Camera calibration parameters:

--*--

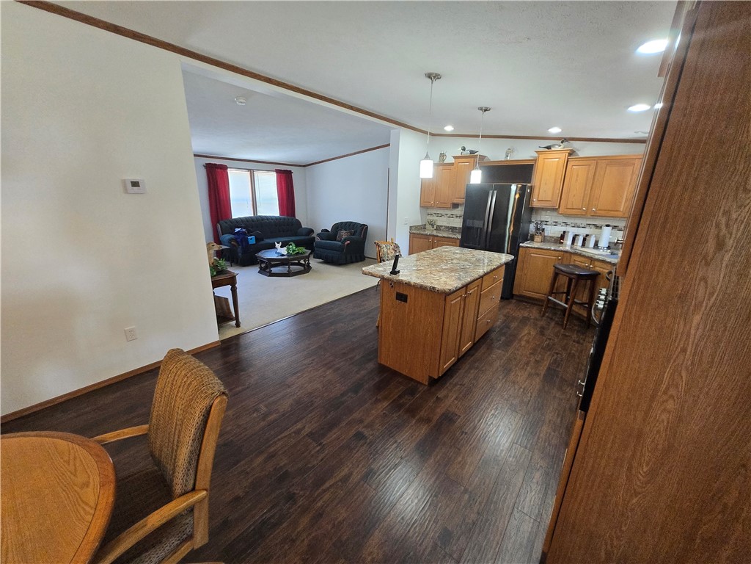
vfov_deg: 89.9
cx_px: 376
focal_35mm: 13
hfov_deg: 106.2
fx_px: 282
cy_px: 282
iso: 320
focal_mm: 1.7
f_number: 2.2
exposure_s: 1/60
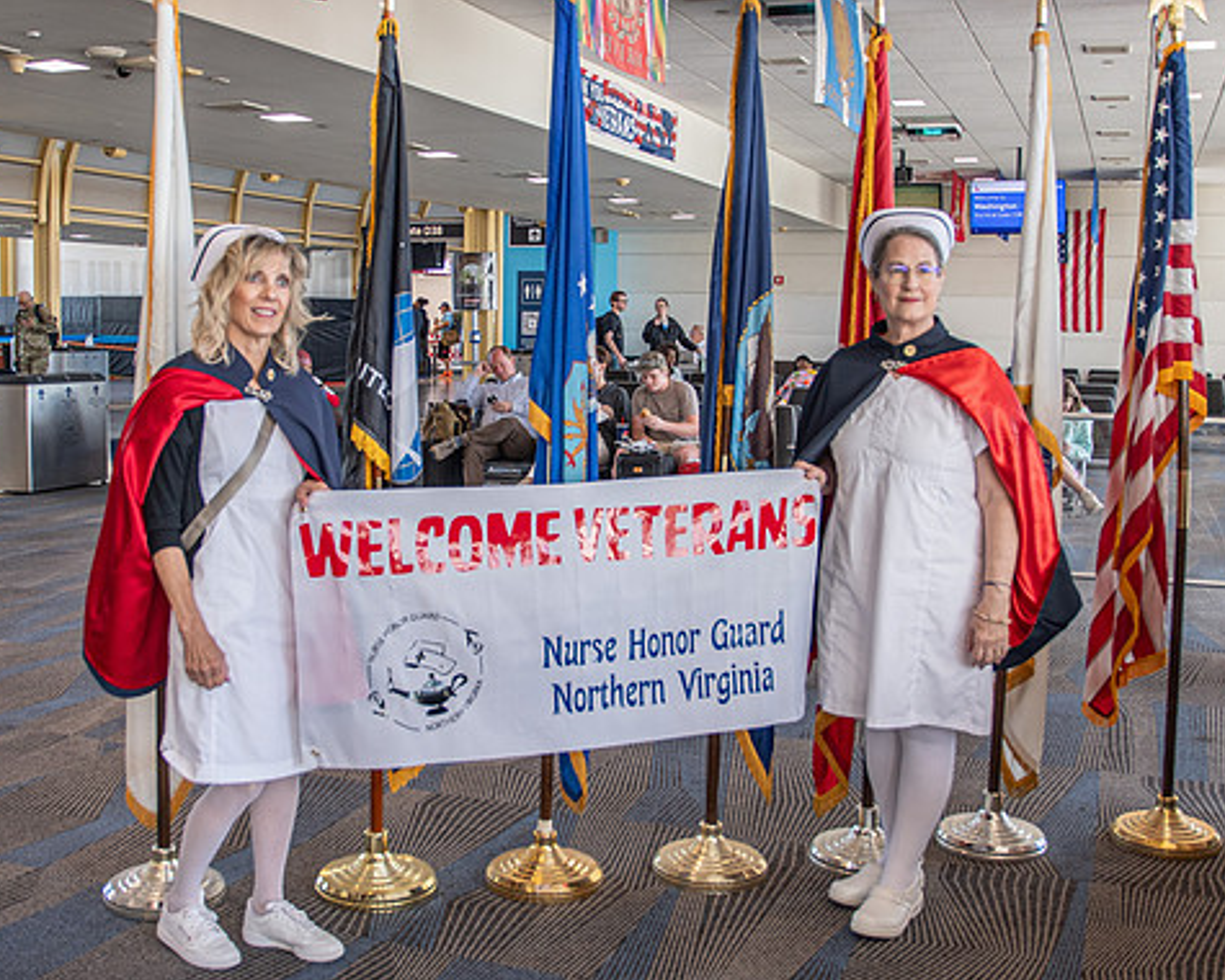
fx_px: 1378
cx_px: 558
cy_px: 450
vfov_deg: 39.1
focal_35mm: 38
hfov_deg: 47.9
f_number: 3.2
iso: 320
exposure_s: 1/125
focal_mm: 16
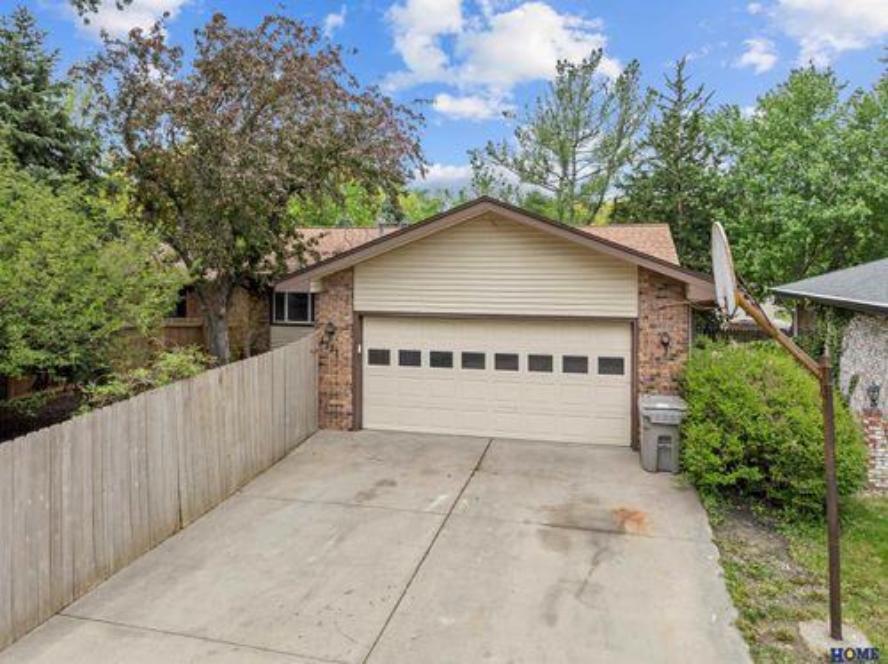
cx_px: 444
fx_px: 615
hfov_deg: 71.6
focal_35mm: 24
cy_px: 332
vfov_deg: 56.7
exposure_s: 1/800
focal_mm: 12.29
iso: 140
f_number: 2.8
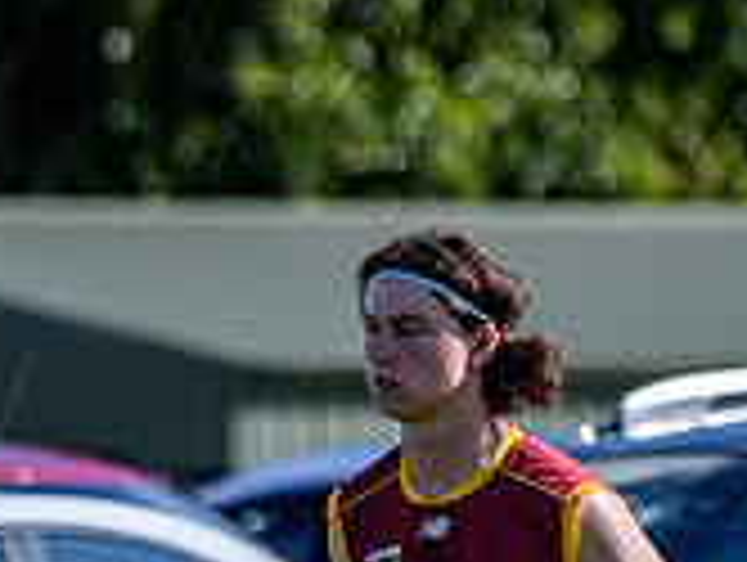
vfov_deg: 1.4
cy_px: 825
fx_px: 23253
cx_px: -41
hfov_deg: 1.8
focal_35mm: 1076
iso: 160
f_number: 2.8
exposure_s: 1/3200
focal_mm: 170
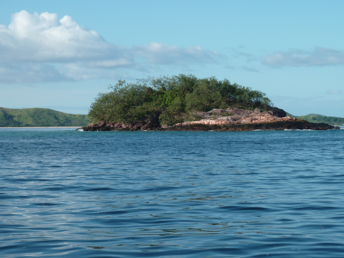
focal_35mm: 90
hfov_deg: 21.8
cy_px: 129
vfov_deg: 16.4
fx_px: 894
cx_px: 172
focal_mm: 14.7
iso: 80
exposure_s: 1/400
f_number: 4.3
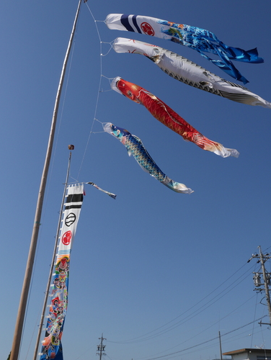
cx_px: 155
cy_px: 165
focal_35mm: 36
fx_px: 375
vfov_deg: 51.3
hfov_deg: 39.6
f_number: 10
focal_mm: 15
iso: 200
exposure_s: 1/400
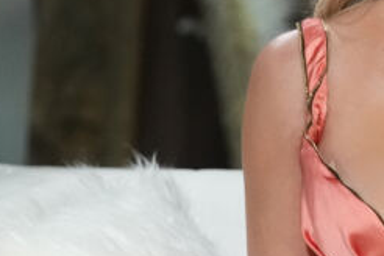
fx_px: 8223
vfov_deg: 1.8
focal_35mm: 771
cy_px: 289
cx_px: 876
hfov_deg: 2.7
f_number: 4
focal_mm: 158
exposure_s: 1/160
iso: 4000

--*--

Task instructions:
Without the pictures, repeat the entries above line by line, from the first through the one that contains "focal_mm: 16", both ends included.

Output below:
vfov_deg: 89.9
cx_px: 376
focal_35mm: 13
hfov_deg: 106.2
fx_px: 282
cy_px: 282
iso: 320
focal_mm: 1.7
f_number: 2.2
exposure_s: 1/60
fx_px: 1378
cx_px: 558
cy_px: 450
vfov_deg: 39.1
focal_35mm: 38
hfov_deg: 47.9
f_number: 3.2
iso: 320
exposure_s: 1/125
focal_mm: 16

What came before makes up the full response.